Assignment: Go through the records, and copy each line in which the string "cookies" is present.

(Transcribed page contents)
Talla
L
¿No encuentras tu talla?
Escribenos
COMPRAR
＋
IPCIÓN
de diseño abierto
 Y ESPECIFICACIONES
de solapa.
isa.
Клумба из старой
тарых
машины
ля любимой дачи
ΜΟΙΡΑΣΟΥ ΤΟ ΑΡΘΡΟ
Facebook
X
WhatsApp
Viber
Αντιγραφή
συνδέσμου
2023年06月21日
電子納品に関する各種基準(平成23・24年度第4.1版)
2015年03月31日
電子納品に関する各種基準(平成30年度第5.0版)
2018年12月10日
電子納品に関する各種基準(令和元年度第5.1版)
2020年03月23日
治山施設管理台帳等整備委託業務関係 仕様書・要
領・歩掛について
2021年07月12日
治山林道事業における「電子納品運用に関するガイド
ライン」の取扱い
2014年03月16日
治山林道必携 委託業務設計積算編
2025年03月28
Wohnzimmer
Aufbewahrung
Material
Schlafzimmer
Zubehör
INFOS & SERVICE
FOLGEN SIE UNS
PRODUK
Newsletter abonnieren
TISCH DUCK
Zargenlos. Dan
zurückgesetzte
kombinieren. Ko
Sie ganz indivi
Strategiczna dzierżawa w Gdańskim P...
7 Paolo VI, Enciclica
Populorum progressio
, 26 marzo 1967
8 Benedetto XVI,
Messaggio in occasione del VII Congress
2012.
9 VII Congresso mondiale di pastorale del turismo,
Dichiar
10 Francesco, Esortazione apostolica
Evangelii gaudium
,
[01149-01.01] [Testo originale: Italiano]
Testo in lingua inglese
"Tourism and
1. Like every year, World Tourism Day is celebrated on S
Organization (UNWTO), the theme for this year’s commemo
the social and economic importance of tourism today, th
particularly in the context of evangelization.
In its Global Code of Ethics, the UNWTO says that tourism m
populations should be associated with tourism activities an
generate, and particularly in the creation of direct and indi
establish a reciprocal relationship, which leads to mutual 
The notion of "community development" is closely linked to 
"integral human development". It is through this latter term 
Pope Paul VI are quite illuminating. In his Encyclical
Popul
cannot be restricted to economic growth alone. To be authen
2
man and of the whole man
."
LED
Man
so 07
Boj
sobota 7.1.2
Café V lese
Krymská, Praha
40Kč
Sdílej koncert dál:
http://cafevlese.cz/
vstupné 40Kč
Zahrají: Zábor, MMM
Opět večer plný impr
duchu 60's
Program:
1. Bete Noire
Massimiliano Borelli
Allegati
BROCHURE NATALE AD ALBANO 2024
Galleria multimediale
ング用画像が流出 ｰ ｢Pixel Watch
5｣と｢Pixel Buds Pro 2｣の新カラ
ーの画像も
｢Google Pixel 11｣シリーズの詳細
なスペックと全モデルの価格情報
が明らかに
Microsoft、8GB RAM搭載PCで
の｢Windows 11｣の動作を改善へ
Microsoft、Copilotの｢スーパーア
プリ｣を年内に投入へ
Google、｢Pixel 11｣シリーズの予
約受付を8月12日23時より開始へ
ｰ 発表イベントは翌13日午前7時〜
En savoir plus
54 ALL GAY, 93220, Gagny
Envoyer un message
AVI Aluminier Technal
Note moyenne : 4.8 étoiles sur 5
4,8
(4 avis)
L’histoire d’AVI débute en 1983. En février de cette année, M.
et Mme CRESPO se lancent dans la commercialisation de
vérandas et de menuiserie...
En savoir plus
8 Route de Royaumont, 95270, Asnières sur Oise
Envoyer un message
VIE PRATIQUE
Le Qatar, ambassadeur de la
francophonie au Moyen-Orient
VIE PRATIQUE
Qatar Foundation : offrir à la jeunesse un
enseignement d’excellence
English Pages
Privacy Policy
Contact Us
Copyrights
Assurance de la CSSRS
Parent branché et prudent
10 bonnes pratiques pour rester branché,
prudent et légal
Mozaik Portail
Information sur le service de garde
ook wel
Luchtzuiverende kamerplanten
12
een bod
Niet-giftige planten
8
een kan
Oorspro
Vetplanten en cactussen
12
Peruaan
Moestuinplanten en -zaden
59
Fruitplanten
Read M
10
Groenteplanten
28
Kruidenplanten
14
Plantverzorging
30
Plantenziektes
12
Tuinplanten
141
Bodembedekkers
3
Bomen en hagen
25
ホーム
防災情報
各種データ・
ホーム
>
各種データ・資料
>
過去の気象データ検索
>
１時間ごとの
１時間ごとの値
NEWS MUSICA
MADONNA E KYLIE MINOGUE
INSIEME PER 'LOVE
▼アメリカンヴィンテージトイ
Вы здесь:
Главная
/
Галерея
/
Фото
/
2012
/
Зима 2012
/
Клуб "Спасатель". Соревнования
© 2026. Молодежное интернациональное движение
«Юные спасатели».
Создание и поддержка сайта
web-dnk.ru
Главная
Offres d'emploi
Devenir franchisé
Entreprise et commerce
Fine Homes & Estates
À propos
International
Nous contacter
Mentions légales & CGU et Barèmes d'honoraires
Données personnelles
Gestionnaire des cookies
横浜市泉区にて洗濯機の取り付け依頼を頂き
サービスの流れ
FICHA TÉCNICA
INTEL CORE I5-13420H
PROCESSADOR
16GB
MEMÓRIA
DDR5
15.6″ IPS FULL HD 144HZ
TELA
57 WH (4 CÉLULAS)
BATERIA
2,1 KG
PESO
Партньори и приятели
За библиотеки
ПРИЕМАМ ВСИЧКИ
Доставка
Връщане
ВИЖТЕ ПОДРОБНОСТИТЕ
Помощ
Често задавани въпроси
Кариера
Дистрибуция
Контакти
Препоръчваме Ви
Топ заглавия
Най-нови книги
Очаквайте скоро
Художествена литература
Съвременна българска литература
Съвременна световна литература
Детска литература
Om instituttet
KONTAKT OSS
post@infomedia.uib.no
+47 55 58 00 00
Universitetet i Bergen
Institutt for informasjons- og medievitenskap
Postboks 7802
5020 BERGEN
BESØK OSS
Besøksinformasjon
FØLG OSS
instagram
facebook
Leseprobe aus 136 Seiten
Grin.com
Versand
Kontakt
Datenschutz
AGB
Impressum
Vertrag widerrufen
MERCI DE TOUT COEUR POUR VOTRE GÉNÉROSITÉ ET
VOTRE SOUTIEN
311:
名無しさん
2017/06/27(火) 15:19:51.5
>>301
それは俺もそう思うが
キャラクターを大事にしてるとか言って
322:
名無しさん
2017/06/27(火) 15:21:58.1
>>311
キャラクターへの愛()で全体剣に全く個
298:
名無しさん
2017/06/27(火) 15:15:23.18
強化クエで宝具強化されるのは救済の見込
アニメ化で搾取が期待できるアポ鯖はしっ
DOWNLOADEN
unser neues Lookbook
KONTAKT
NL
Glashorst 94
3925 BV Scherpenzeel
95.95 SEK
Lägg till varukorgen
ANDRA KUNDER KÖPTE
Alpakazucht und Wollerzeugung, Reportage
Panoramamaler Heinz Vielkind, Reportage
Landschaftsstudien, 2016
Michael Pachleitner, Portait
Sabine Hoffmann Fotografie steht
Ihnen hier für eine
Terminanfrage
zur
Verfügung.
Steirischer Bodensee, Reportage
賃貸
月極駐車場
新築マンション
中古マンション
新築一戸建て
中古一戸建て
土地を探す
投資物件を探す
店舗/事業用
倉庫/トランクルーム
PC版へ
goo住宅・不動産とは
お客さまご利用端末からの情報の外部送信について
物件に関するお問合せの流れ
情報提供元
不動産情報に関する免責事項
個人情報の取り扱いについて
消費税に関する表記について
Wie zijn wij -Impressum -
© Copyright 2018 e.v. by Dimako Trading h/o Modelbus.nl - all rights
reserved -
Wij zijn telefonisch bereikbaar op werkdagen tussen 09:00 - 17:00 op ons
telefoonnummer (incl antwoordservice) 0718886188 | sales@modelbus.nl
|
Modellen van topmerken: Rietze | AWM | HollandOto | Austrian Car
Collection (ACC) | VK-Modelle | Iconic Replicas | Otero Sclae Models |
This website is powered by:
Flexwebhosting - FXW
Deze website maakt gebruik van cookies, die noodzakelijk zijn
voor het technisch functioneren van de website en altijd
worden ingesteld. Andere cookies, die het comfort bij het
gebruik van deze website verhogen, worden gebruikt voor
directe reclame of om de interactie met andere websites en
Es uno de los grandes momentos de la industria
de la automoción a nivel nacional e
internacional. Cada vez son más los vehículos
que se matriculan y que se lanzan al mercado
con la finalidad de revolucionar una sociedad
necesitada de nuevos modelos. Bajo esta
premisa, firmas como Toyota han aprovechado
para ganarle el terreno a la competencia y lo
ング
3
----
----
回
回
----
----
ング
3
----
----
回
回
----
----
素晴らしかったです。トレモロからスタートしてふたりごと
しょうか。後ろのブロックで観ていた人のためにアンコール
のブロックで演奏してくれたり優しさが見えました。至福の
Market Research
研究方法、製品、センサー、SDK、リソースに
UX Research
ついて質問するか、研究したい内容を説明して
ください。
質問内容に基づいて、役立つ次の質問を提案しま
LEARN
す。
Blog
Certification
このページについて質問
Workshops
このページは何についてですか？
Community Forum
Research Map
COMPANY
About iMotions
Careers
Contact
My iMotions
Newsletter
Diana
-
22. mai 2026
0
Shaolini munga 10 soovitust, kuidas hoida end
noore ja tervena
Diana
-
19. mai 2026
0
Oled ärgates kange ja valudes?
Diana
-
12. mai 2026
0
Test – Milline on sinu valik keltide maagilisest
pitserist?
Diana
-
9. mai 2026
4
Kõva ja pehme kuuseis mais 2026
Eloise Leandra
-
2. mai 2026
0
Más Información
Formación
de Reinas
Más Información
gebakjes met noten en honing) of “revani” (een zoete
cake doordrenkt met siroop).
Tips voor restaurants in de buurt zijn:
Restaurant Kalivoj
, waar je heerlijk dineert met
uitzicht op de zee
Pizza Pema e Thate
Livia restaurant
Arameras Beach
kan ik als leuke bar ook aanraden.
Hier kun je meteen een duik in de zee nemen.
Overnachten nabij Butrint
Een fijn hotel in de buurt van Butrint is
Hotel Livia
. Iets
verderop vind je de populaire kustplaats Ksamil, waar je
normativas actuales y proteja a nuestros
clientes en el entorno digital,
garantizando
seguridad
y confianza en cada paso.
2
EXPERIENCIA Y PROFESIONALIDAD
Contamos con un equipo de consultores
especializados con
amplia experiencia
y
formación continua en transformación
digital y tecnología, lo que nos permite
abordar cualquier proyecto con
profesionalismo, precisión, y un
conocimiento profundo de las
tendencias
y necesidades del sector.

Answer below:
Gestionnaire des cookies
Deze website maakt gebruik van cookies, die noodzakelijk zijn
worden ingesteld. Andere cookies, die het comfort bij het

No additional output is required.